In the latter passage, fetch signifies only to bring.
2. To derive; to draw, as from a source.
On you noblest English, whose blood is fetched from fathers of war-proof.
[In this sense, the use is neither common nor elegant.]
3. To strike at a distance. [Not used.]
The conditions and improvements of weapons are the fetching afar off.
4. To bring back; to recall; to bring to any state. [Not used or vulgar.]
In smells we see their great and sudden effect in fetching men again, when they swoon.
5. To bring or draw; as, to fetch a thing within a certain compass.
6. To make; to perform; as, to fetch a turn; to fetch a leap or bound.
FETCH a compass behind them. 2 Samuel 5:23.
7. To draw; to heave; as, to fetch a sigh.
8. To reach; to attain or come to; to arrive at.
We fetched the syren's isle.
9. To bring; to obtain its price. Wheat fetches only 75 cents the bushel.
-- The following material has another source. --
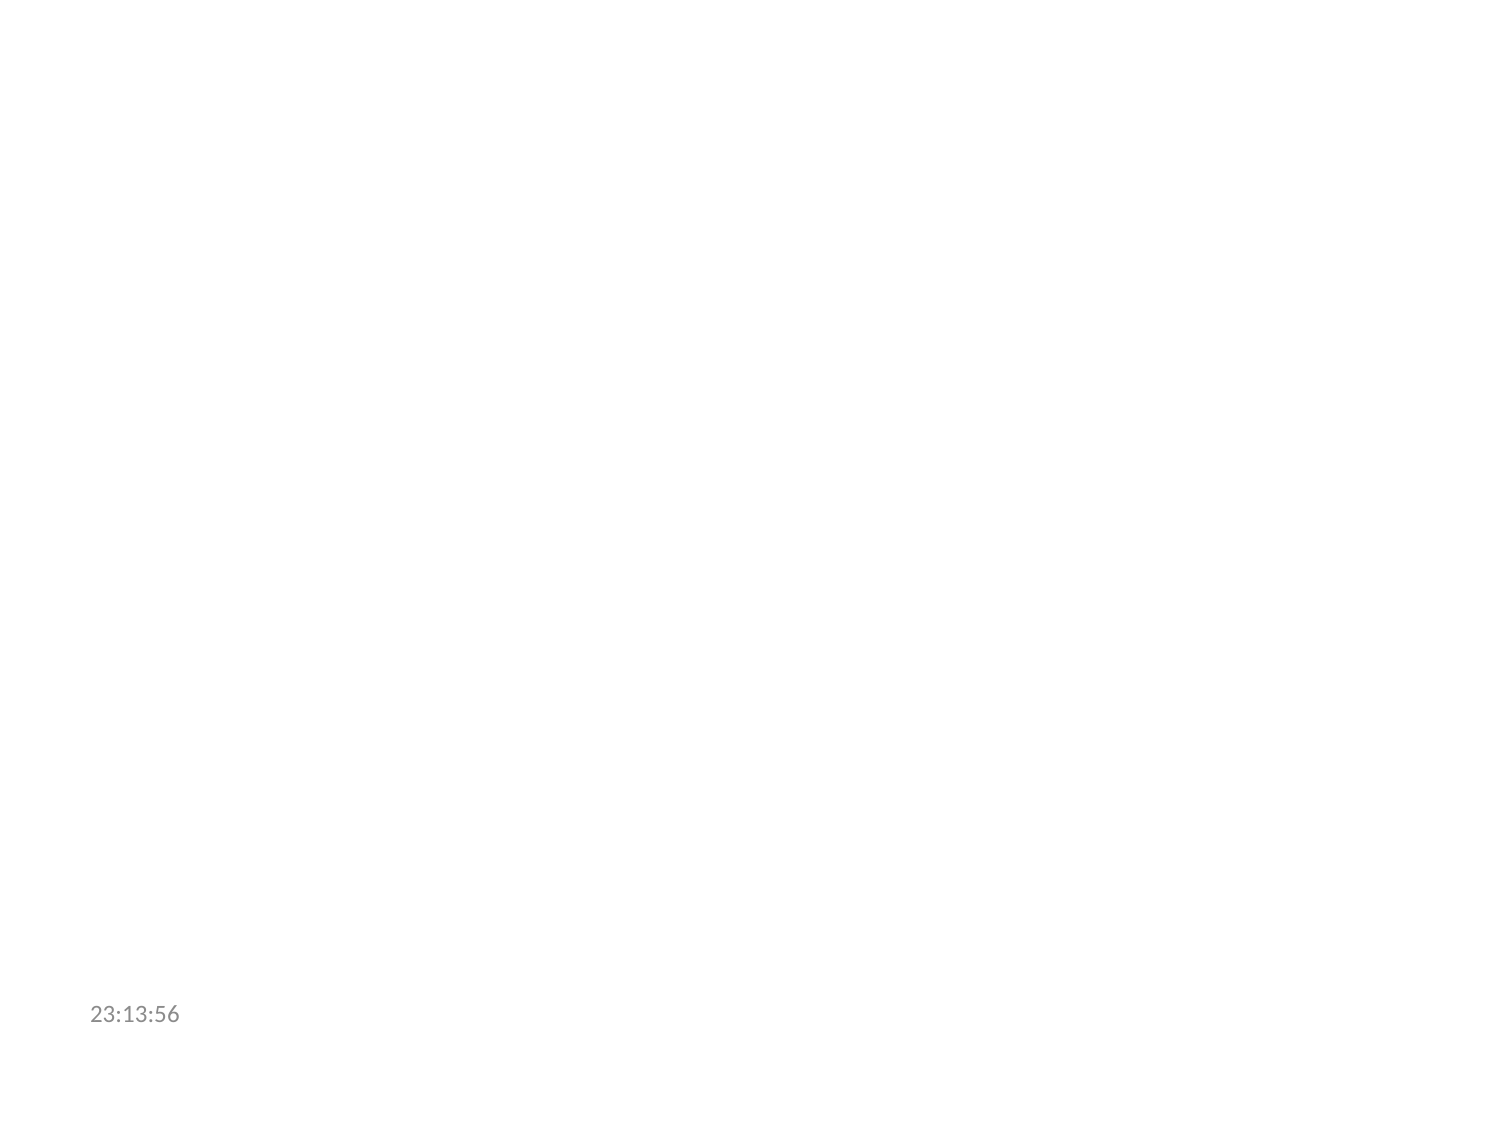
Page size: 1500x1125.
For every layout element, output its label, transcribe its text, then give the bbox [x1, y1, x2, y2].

text_box 15:35:09 [75, 982, 425, 1043]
A commodity is worth what it will fetch
To fetch out, to bring or draw out; to cause to appear.
To fetch to, to restore, to revive, as from a swoon.
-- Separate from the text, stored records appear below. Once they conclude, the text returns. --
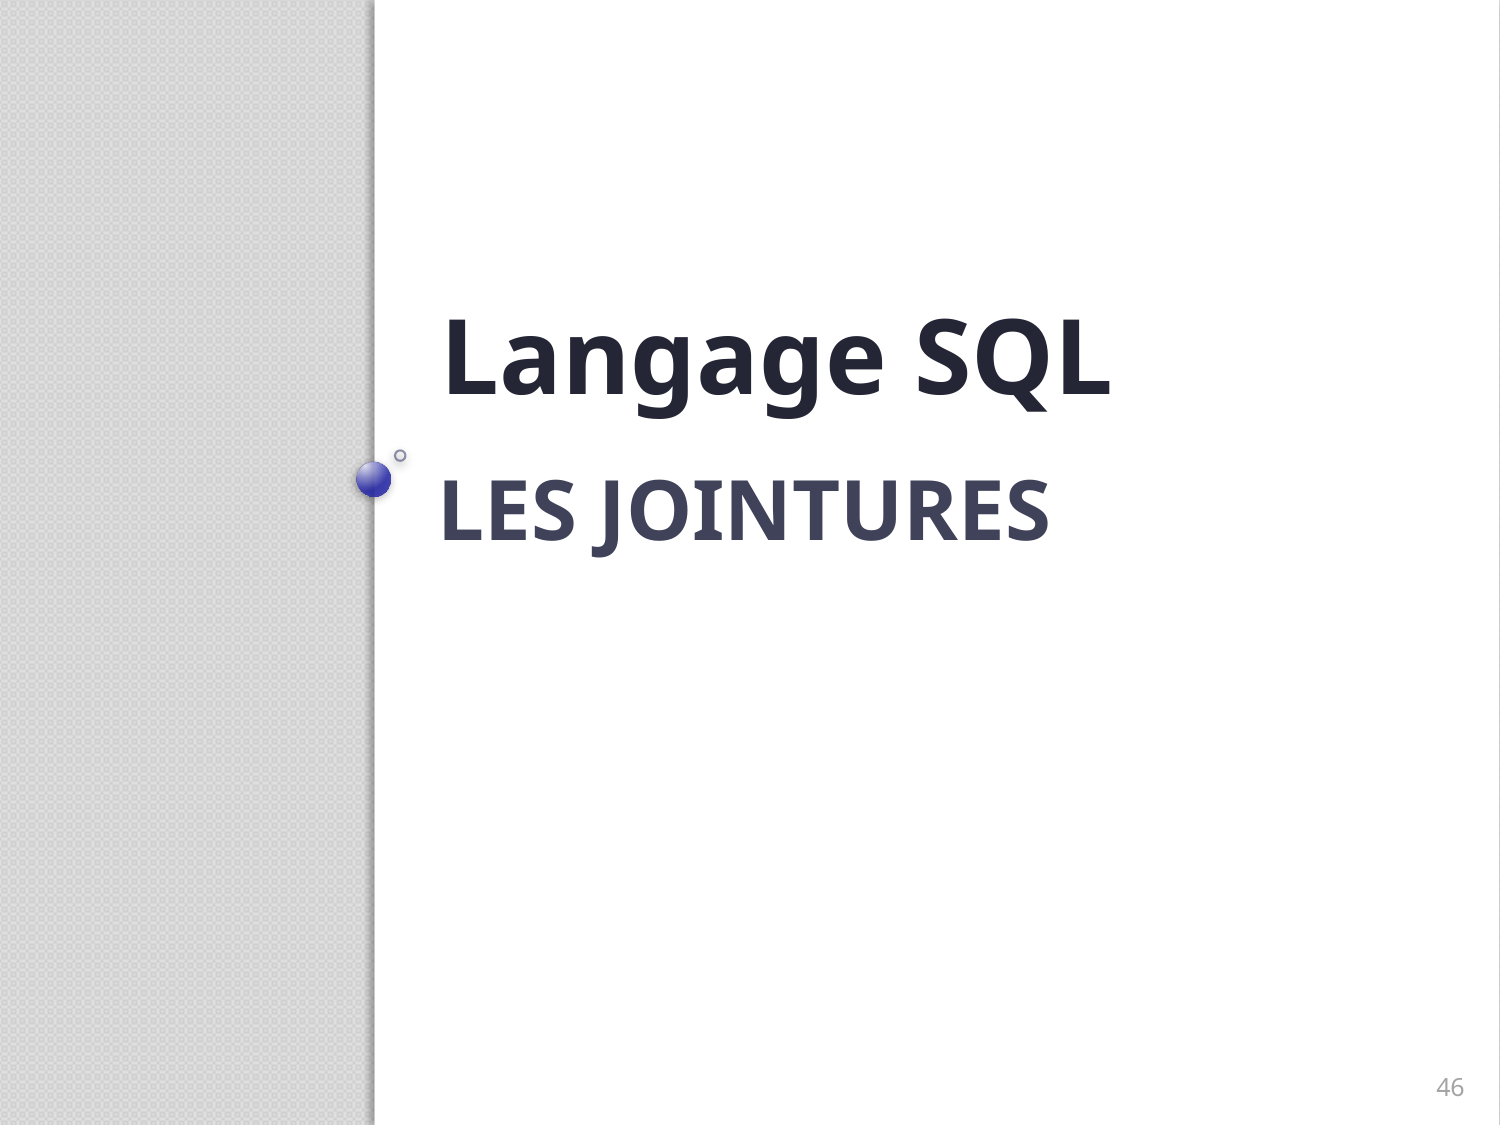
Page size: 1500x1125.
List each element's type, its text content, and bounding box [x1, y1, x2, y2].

slide_number 46 [1413, 1034, 1488, 1113]
title LES jointures [422, 456, 1473, 802]
list Langage SQL [422, 174, 1473, 423]
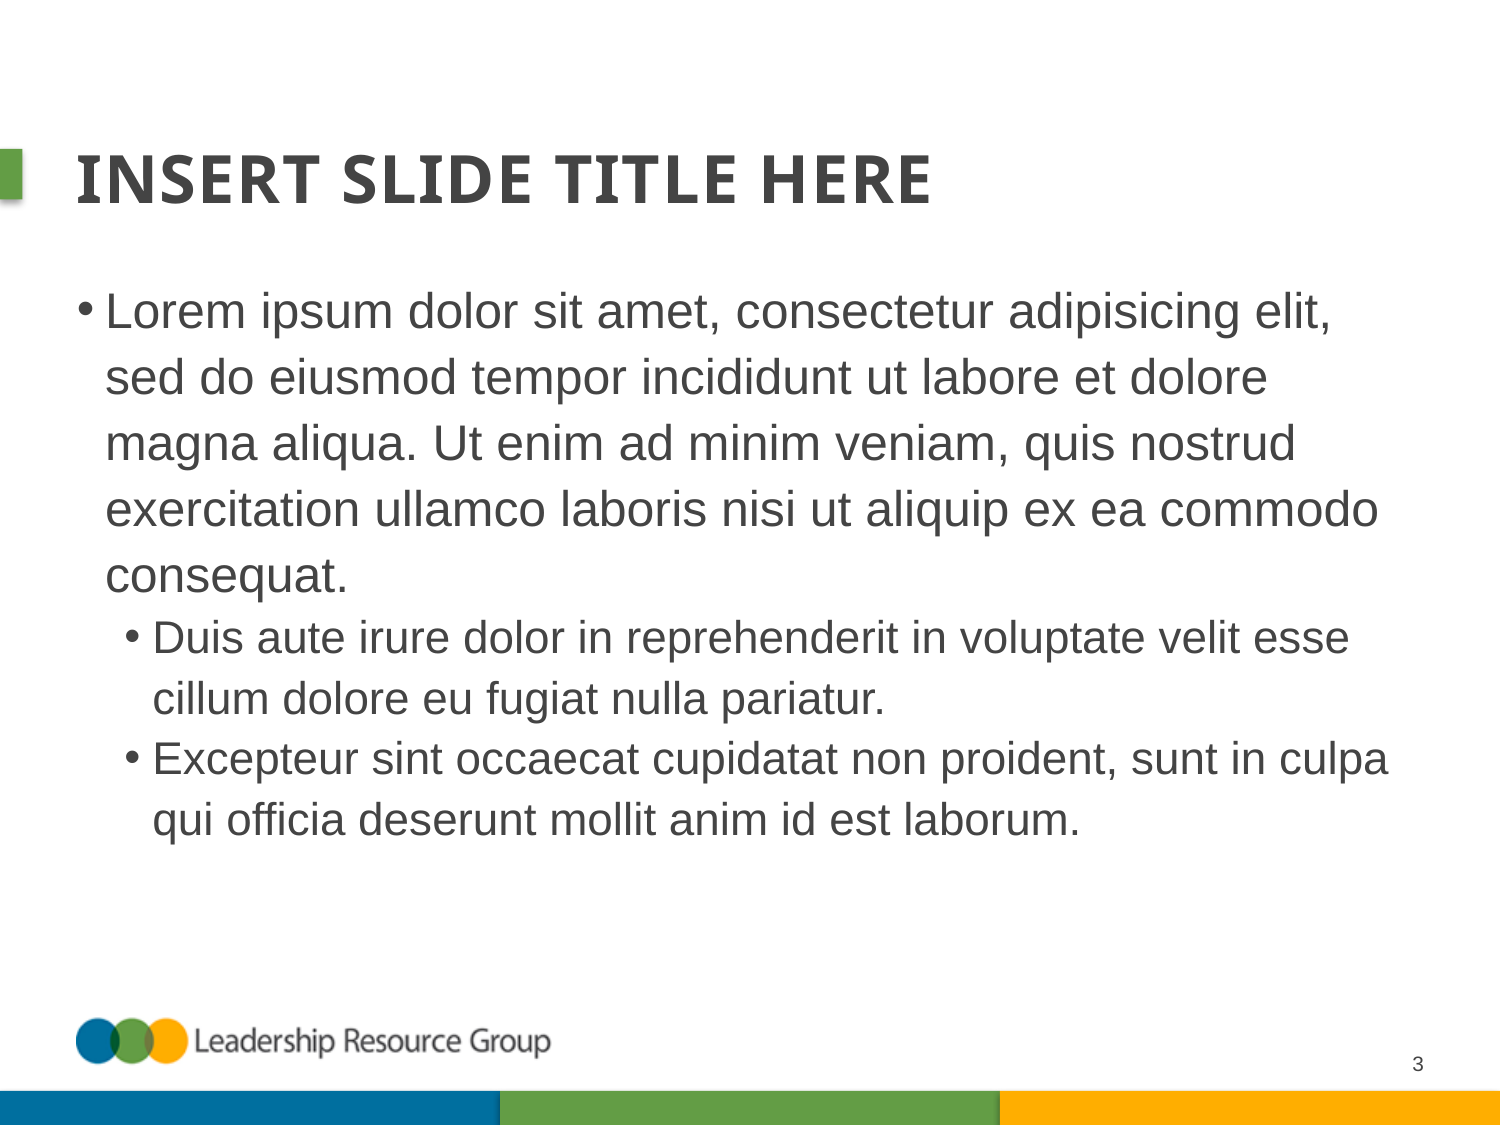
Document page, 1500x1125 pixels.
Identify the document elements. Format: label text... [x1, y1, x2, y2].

picture [76, 1013, 577, 1067]
title Insert Slide Title HERE [76, 143, 1423, 224]
list Lorem ipsum dolor sit amet, consectetur adipisicing elit, sed do eiusmod tempor incididunt ut labore et dolore magna aliqua. Ut enim ad minim veniam, quis nostrud exercitation ullamco laboris nisi ut aliquip ex ea commodo consequat. Duis aute irure dolor in reprehenderit in voluptate velit esse cillum dolore eu fugiat nulla pariatur. Excepteur sint occaecat cupidatat non proident, sunt in culpa qui officia deserunt mollit anim id est laborum. [76, 272, 1423, 937]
To fetch up, to bring up; to cause to come up or forth.
To fetch a pump, to pour water into it to make it draw water.
FETCH, verb intransitive To move or turn; as, to fetch about.
FETCH, noun A stratagem, by which a thing is indirectly brought to pass, or by which one thing seems intended and another is done; a trick; an artifice; as a fetch of wit.